-- Dataset items --

====

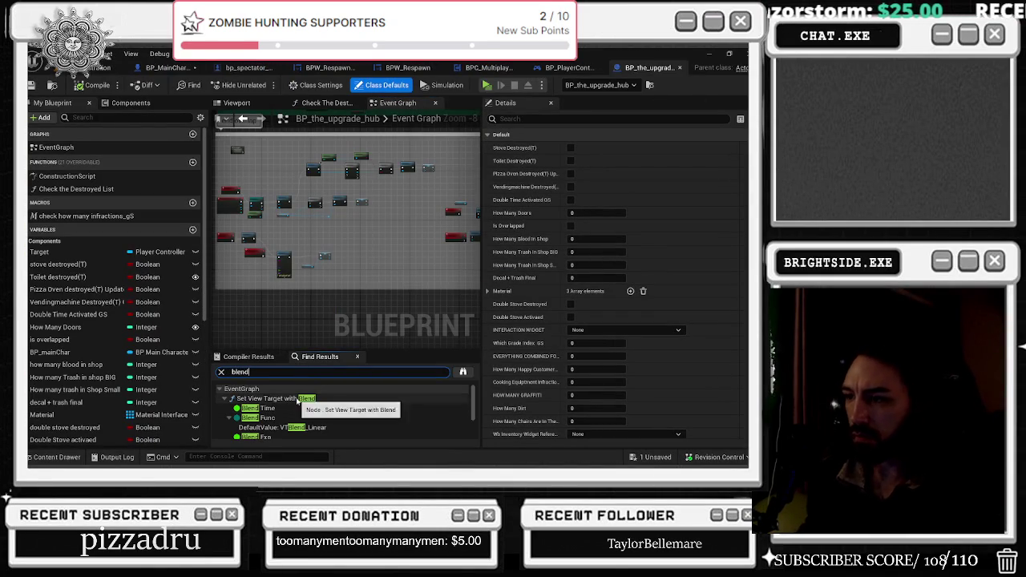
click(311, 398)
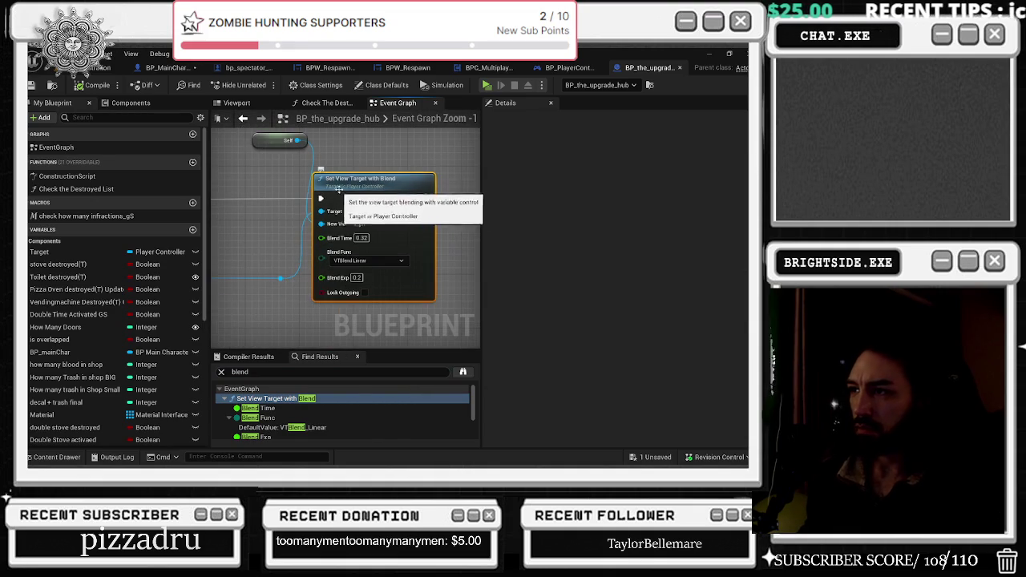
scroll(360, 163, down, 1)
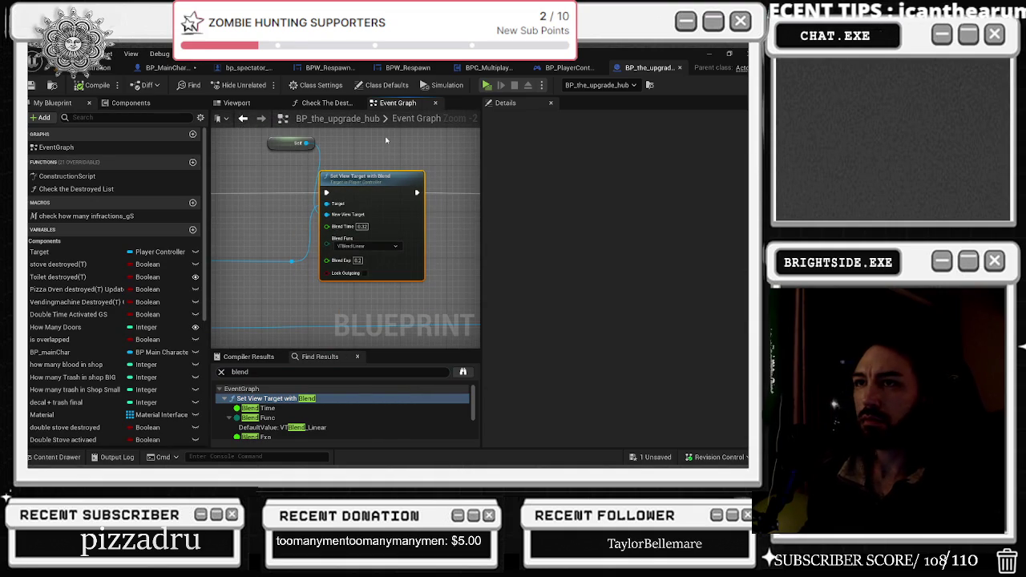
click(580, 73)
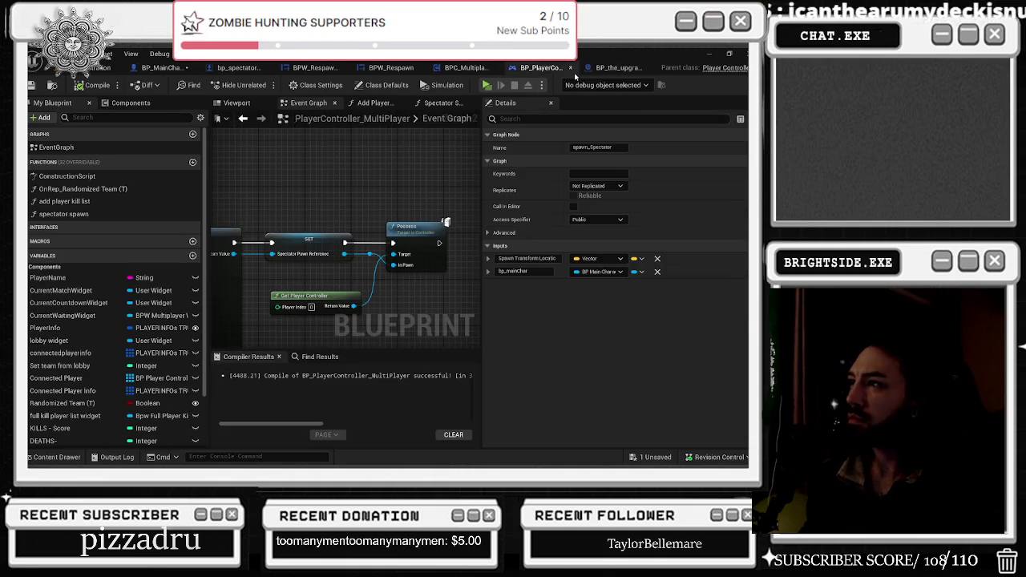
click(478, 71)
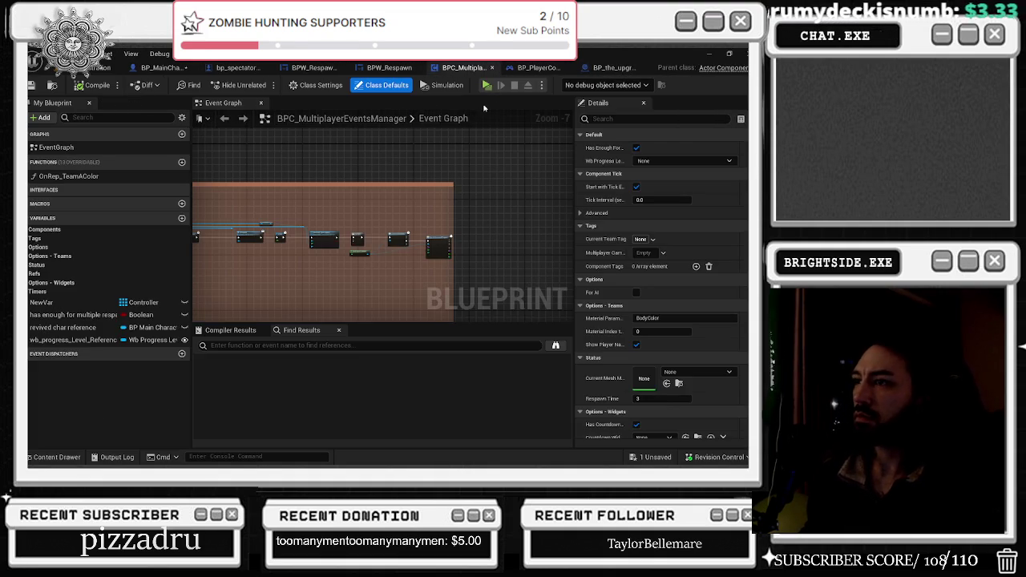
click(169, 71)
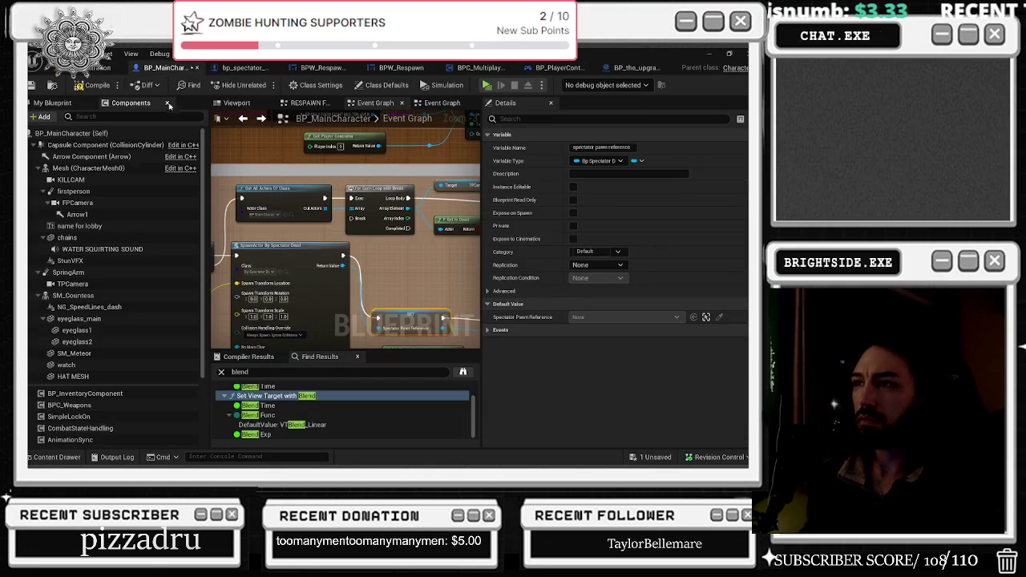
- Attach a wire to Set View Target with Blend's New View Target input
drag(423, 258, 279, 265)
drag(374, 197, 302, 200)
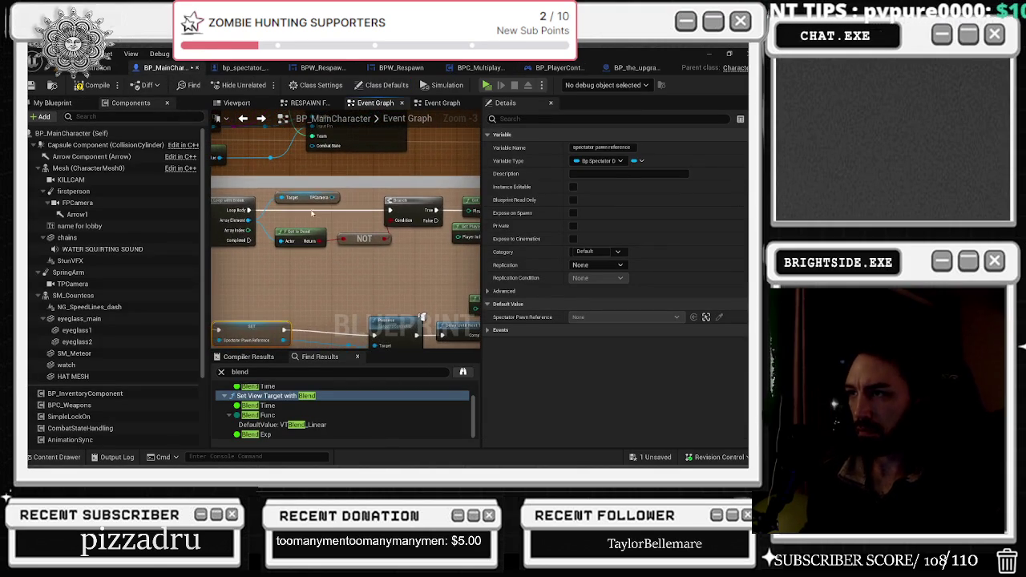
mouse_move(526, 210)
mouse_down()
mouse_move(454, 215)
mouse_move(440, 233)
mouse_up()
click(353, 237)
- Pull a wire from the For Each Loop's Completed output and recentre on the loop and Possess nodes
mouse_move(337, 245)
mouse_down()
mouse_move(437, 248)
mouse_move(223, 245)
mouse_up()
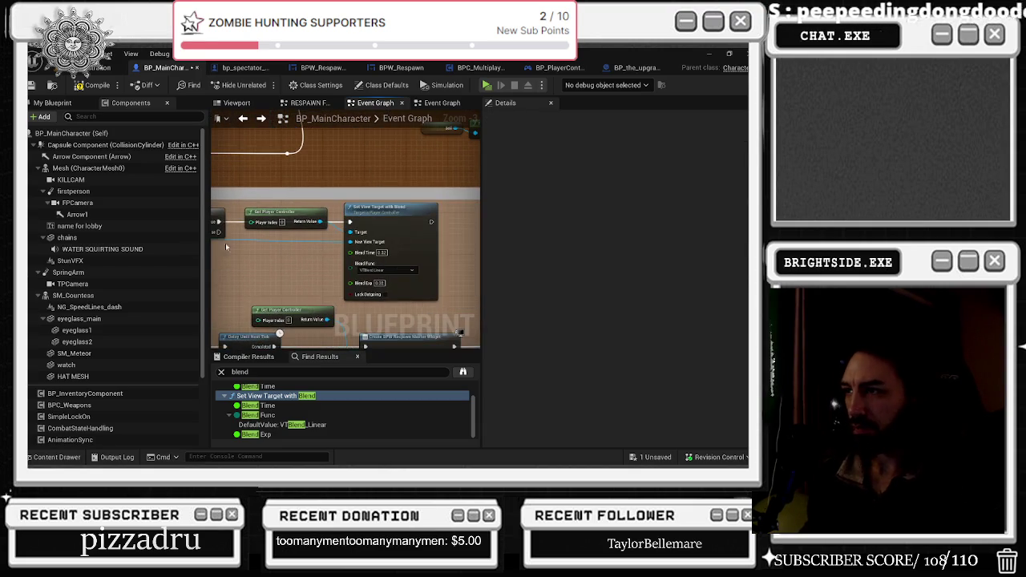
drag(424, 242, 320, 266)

====

-- What to do --
Return all the data exactly, and keep the pictures out.

-- Response for this exercise --
click(311, 398)
scroll(360, 163, down, 1)
click(580, 73)
click(478, 71)
click(169, 71)
- Attach a wire to Set View Target with Blend's New View Target input
drag(423, 258, 279, 265)
drag(374, 197, 302, 200)
mouse_move(526, 210)
mouse_down()
mouse_move(454, 215)
mouse_move(440, 233)
mouse_up()
click(353, 237)
- Pull a wire from the For Each Loop's Completed output and recentre on the loop and Possess nodes
mouse_move(337, 245)
mouse_down()
mouse_move(437, 248)
mouse_move(223, 245)
mouse_up()
drag(424, 242, 320, 266)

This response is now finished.